Reprinting 75 titles

There are also large expenses coming up for the publishing house this spring and summer as it puts more than 75 Pathfinder titles--an average of three a week--on the presses. Specific time will be scheduled on the shop's presses each week for printing these Pathfinder titles. This means that the presses are not available for commercial work during those slots.

This is the most ambitious printing effort that Pathfinder has ever undertaken. It will require purchase of a big stock of paper and other printing supplies to make this possible. Most of these titles, out of print for several months or longer, are either now completed or being prepared for the presses by the team of some 190 Pathfinder reprint project volunteers around the world. In the first week and a half of April, Malcolm X: The Final Speeches, Fidel Castro on Chile, and the bulk of the new printing of Che Guevara Speaks will be delivered. Nine more titles are scheduled to go on the presses this month alone.

The morning of the Chicago meeting a $50,000 pledge was made to get this new fund started. Another $12,000 was raised at the Chicago meeting itself. Two auto workers have since sent in bonuses and an additional substantial contribution brings the fund to a total of $93,500 pledged toward the $250,000 goal.

At the Chicago celebration Barnes explained that the victory in raising funds to pay for the new stitcher was coupled with substantial reductions in costs--especially in the Pathfinder print shop.
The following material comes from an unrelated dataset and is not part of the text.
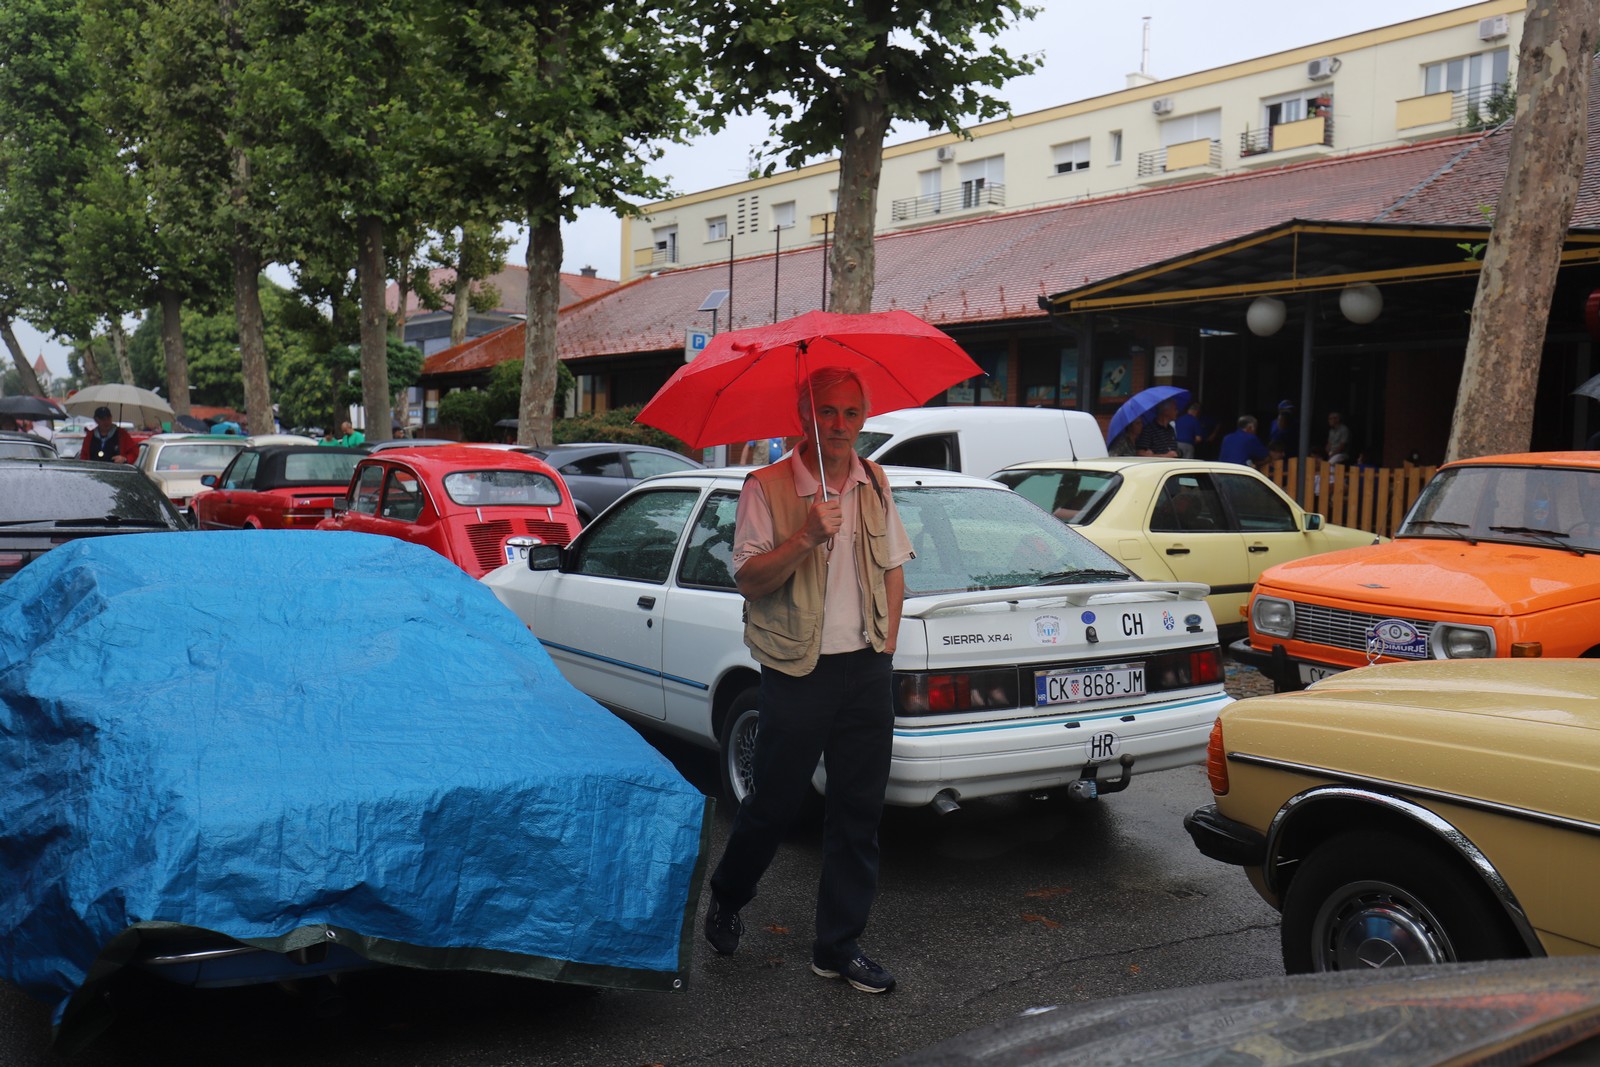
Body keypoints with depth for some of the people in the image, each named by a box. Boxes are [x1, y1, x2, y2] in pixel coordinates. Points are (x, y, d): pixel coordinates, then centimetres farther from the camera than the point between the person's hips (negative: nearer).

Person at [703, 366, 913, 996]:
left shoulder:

In the past several years the shop has adopted computer-based technology for tasks ranging from the laying out of the Militant to the preparation of plates that go on the print shop presses. A number of labor-intensive tasks have been eliminated, meaning the books can be produced with fewer people. This has released more socialist workers to build the communist movement as members of the Socialist Workers Party's industrial trade union fractions.

Barnes described further progress along these lines. An in-house server is up and running that eliminates the $8,000 annual fees formerly paid to an Internet service provider company.

Where E-mail is still necessary, steps are being taken to switch over to a web-based program using the high-speed digital connection already installed in the building, he said. Four modems, each of which requires the rental of a dedicated phone line, will be disconnected.

This one step alone will lead to annual savings of $9,000. Some $2,000 of the total savings of $17,000 comes from being able to discontinue subscriptions to publications for proprietary software that has now been eliminated.

These cost savings can be channeled to further improvements in technology and production of books. They are "part of ongoing efforts to improve the efficiency of the books-producing apparatus," said the SWP leader.  
 

Pathfinder fighting fund

At the Chicago event, participants also donated or pledged $6,500 to a "Pathfinder fighting fund" launched at the New York meeting and continued in San Francisco to help cover the costs of Pathfinder's publishing and promotional efforts, such as those discussed at the three gatherings. Participants in a meeting held the previous week in Minneapolis to honor Donald Peterson, a veteran cadre of the communist movement recently deceased, contributed an additional sum. At these four meetings a total of $17,400 was pledged or donated.

This fund is still open for donations. New contributions or pledges can be sent to Pathfinder Press, 410 West Street, New York, N.Y. 10014.

In addition, more than $6,500 has been generously sent into the Militant in response to an appeal for the Books for Cuba fund. The teams that represent Pathfinder at the Havana International Book Fair, and on other occasions in Cuba, draw on this fund to help cover the costs of eagerly sought after donations of books to libraries and other institutions there.